2.Davalı- davacı erkek vekili temyiz başvuru dilekçesinde özetle; istinaf başvuru dilekçesini tekrarlamakla birlikte, kusur belirlemesinin ve buna bağlı olarak kadının davasının kabulüne ve kadın yararına ferilere hükmedilmesinin doğru olmadığını, erkek yararına tazminata hükmedilmesinin gerektiğini ileri sürerek Bölge Adliye Mahkemesi kararının kadının davasının kabulü, kusur belirlemesi, tazminat ve nafaka yönünden bozulmasına karar verilmesini talep etmiştir.
C. Gerekçe
1. Uyuşmazlık ve Hukuki Nitelendirme
Uyuşmazlık, karşılıklı açılan boşanma davasında taraflar arasında ortak hayatı temelinden sarsacak derecede ve birliğin devamına imkan vermeyecek nitelikte bir geçimsizlik bulunup bulunmadığı, geçimsizlik varsa kusurun kimden kaynaklandığı, kadının davasının kabulüne karar verilmesinin hatalı olup olmadığı, erkeğin tazminat taleplerinin reddi kararı ile kadın yararına tazminat ve nafaka verilmesi koşullarının oluşup oluşmadığı, oluşmuş ise miktarları noktasında toplanmaktadır.
2. İlgili Hukuk
4721 sayılı Kanun'un 4 üncü ve 6 ncı maddesi, 166 ncı maddesinin birinci ve ikinci fıkrası, 169 uncu maddesi, 174 üncü maddesi, 175 inci ve 176 ncı maddesi. 6100 sayılı Kanun’un 190 ıncı, 194 üncü maddeleri, 369 uncu maddesinin birinci fıkrası, 370 inci maddesi ile 371 inci maddesi. 6098 sayılı Türk Borçlar Kanunu'nun 50 nci ve 51 inci maddeleri.
3. Değerlendirme
1.Bölge adliye mahkemelerinin nihai kararlarının bozulması 6100 sayılı Kanun'un 371 inci maddesinde yer alan sebeplerden birinin varlığı hâlinde mümkündür.

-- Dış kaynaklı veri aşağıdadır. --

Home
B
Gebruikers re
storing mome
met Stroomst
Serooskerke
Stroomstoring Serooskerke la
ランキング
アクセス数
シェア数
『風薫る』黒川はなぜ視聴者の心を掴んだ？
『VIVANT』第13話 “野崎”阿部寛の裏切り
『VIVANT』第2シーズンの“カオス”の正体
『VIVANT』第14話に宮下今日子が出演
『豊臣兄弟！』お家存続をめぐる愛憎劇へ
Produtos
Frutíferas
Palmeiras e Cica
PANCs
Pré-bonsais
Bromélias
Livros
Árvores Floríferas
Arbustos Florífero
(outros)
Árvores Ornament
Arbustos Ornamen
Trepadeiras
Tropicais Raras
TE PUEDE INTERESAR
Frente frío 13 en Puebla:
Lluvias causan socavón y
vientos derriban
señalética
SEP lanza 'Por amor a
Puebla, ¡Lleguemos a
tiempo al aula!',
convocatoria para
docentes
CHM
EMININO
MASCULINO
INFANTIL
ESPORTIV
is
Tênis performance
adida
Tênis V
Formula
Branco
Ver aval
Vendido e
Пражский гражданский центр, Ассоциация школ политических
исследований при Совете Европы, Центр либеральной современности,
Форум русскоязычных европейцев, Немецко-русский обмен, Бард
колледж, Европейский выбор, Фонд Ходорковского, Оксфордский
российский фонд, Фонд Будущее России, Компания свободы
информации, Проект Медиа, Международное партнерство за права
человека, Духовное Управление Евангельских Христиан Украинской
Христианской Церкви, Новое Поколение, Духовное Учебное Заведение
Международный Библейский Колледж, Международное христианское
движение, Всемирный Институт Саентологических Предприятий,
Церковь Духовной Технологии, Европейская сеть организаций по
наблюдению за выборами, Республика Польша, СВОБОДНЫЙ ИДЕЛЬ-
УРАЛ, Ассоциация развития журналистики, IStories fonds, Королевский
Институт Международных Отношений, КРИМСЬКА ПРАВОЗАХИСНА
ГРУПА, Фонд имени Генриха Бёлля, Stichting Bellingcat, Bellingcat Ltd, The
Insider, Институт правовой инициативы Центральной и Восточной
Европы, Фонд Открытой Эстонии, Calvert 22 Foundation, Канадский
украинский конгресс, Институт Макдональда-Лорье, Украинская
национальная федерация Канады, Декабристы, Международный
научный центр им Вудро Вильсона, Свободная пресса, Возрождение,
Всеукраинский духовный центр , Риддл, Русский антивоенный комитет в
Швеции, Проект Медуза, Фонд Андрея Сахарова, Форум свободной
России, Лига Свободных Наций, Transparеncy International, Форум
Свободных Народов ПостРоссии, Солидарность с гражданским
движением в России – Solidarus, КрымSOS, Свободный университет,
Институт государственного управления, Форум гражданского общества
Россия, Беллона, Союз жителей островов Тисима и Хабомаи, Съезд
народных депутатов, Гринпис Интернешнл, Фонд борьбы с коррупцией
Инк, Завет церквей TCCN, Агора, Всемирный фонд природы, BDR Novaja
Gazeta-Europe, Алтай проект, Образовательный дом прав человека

2.Temyizen ..., tarafların karşılıklı iddia ve savunmalarına, dayandıkları belgelere, uyuşmazlığa uygulanması gereken hukuk kuralları ile hukuki ilişkinin nitelendirilmesine, dava şartlarına, yargılama ve ispat kuralları ile kararda belirtilen gerekçelere, delillerin takdirinde hata görülmemesine ve özellikle yapılan yargılama ve toplanan delillerden Mahkemece davalı- davacı erkeğe kusur olarak yüklenen "kadına fiziksel şiddet uygulama, bayramlarda kadını ailesi ile görüştürmeme ve kadının telefonundan kadının ailesini engelleme" vakıalarının ispatlanamadığının, ispatlanamayan bu vakıaların kusur olarak erkeğe yüklenmesinin mümkün olmadığının, davacı - davalı kadına kusur olarak yüklenen erkeğe hitaben söylediği "kalk kendin al" sözünün de saygısızca davranma olarak nitelendirilemeyeceğinden bu vakıanın da kadına kusur olarak yüklenemeyeceğinin, tarafların kabul edilen ve gerçekleşen diğer kusurlu davranışları uyarınca boşanmaya sebebiyet veren olaylarda yine de erkeğin kadına nazaran daha ağır kusurlu olduğunun anlaşılmasına göre usul ve kanuna uygun olup her iki taraf vekili tarafından temyiz dilekçelerinde ileri sürülen nedenler kararın bozulmasını gerektirecek nitelikte görülmemiştir.
VI. KARAR
Açıklanan sebeple;
1.Davacı -davalı kadının "erkeğin davasının kabulüne" yönelik temyiz dilekçesinin REDDİNE,
2.Davalı -davacı erkek vekilinin tüm, davacı -davalı kadın vekilinin diğer temyiz itirazlarının incelenmesine gelince;
Temyiz olunan Bölge Adliye Mahkemesi kararının 6100 sayılı Kanun'un 370 inci maddesinin birinci fıkrası uyarınca ONANMASINA,
Aşağıda yazılı temyiz giderinin temyiz edene yükletilmesine,
Dosyanın İlk Derece Mahkemesine, kararın bir örneğinin Bölge Adliye Mahkemesine gönderilmesine,
24.01.2024 tarihinde oy birliğiyle karar verildi.